China does not care about the value of its reserves. If it did it will not keep it in currency that is being debased at 18% yoy. It wants to promote employment and increase urabnization which at 40% is about 2x lower than in the industrialized world. To achieve that it has to sell much more stuff to the U.S. and for that it can only receive worthless paper. If it changes its policy, then the U.S. dollar will be doomed and if it is not repriced on the terms of the creditor guess what: there will be no more sales on credit and that will lead to painfull due to the lack of productive resources in the U.S. change where all paperwork 'workers' will have to move to the fields and deal with agriculture as they have no skills to work on production lines.
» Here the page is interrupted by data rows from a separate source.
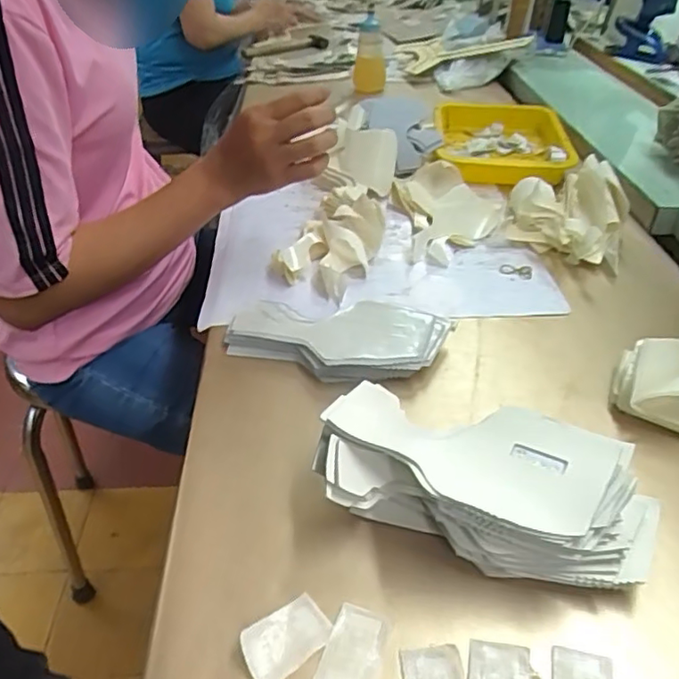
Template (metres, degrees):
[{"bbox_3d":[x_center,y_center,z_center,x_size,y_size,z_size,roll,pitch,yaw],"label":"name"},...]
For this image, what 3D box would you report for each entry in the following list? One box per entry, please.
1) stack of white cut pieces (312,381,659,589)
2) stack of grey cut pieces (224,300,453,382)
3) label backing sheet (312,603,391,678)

well, let me try to recover from my shank into the woods...
i understand your argument that it would not be in china's interests to let their currency float against the dollar because of the effects of "demand destruction" for their products on the part of the u.s. consumer, their biggest client. this not a given to me. consider the following:
1. the u.s. has long maintained that the chinese currency is undervalued against the u.s. dollar. they want the chinese currency to strengthen to help u.s. exports and our trade imbalance. my view: be careful what you wish for.
2. a stronger chinese currency will help transition china from "developing" to developed economic status on the world stage.
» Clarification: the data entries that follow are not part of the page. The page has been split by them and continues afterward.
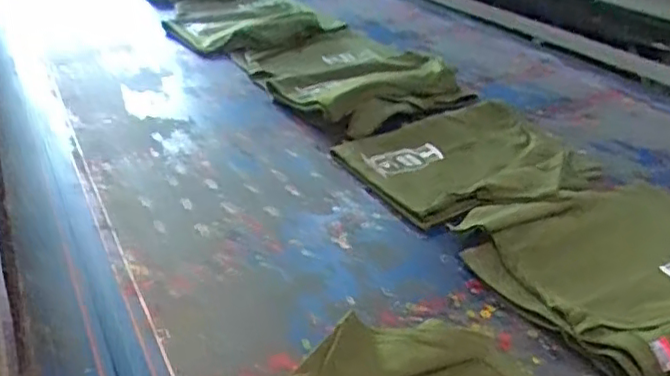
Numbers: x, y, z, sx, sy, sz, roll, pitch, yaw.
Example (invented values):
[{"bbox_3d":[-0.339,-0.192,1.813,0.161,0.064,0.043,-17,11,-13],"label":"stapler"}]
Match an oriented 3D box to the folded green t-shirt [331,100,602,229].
[{"bbox_3d":[0.208,-0.037,0.961,0.337,0.041,0.306,-14,33,-22],"label":"folded green t-shirt"}]

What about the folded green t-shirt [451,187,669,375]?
[{"bbox_3d":[0.370,0.076,0.766,0.374,0.034,0.322,-16,34,-25],"label":"folded green t-shirt"}]

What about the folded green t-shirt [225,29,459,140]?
[{"bbox_3d":[0.033,-0.230,1.248,0.339,0.064,0.435,-18,35,-28],"label":"folded green t-shirt"}]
3. if the dollar gets weaker...a distinct possibility...china's inflation problem worsens. how much weakness is too much and how much inflation will china tolerate before it has to act? we don't know.
4. the crux of your argument...that the u.s. consumer would no longer be a lucerative market for chinese goods if they were to float their currency...is specious. the u.s. consumer is already on his back and it is likely to get worse. our disposable personal income is under severe pressure and it is likely to get worse. many countries will feel these effects whether their currencies are linked to the u.s.dollar or not. my view: look for a worldwide recession caused in part by a collapsing u.s. currency, higher oil/commodity prices and an overleveraged consumer and financial system. the u.s. economy is structurally flawed and there is no fix that will ease the pain of correcting its imbalances.
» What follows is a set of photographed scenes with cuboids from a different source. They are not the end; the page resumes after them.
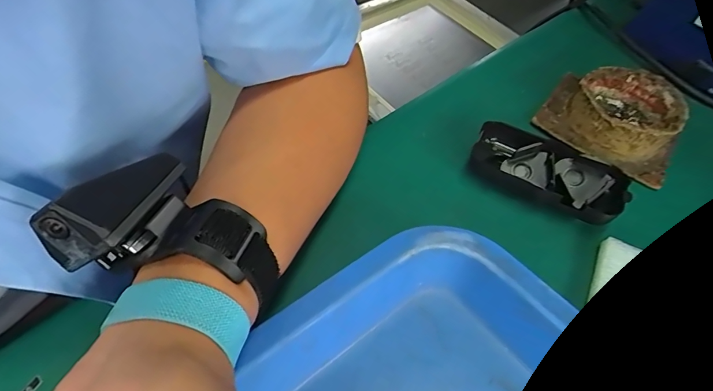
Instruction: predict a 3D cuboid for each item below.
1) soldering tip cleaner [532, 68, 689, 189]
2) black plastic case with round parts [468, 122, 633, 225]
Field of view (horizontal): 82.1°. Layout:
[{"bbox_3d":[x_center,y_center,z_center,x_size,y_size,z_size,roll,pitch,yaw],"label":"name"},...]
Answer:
[{"bbox_3d":[0.223,-0.072,0.353,0.107,0.037,0.089,34,58,15],"label":"soldering tip cleaner"},{"bbox_3d":[0.142,-0.017,0.310,0.107,0.025,0.050,30,57,13],"label":"black plastic case with round parts"}]

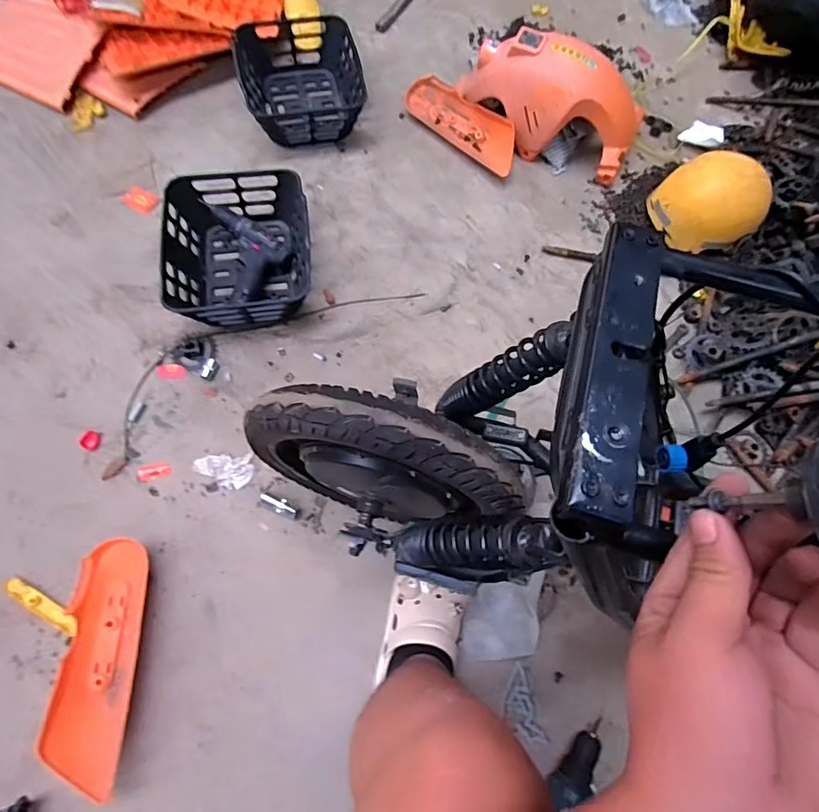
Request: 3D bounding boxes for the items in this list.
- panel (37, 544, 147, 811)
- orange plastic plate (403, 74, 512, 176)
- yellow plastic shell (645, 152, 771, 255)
[{"bbox_3d":[-0.445,0.360,0.709,0.103,0.050,0.323,-1,67,-4],"label":"panel"},{"bbox_3d":[0.126,-0.677,1.178,0.119,0.042,0.346,-46,75,6],"label":"orange plastic plate"},{"bbox_3d":[0.640,-0.429,1.049,0.215,0.141,0.190,40,72,11],"label":"yellow plastic shell"}]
for the moment the world is stuck with the u.s. dollar as the reserve currency and that is unlikely to change any time soon. it might not change at all if the u.s. can slowly start to address and solve its structural problems. but if we can't...or don't...look for these changes to be forced on us by our creditors.
Yeah, I believe other nations are now waging economic war. Nations are opportunists. They must not realize how childish our leadership is, because our current leadership would consider invasions and confiscations of oil fields as justified- oooops, we aleady did that in Iraq... Perhaps they are just not sure how our spoiled children in Washington will act next...
The time to become energy independant of course is now, but we'll no doubt wait for the next batch of mental dwarves in Washington and then get half of what is needed. Meanwhile, the transfer of wealth to new global economic anchors such as Russia and the ME are right around the corner. We know they'll treat us just swell, don't we?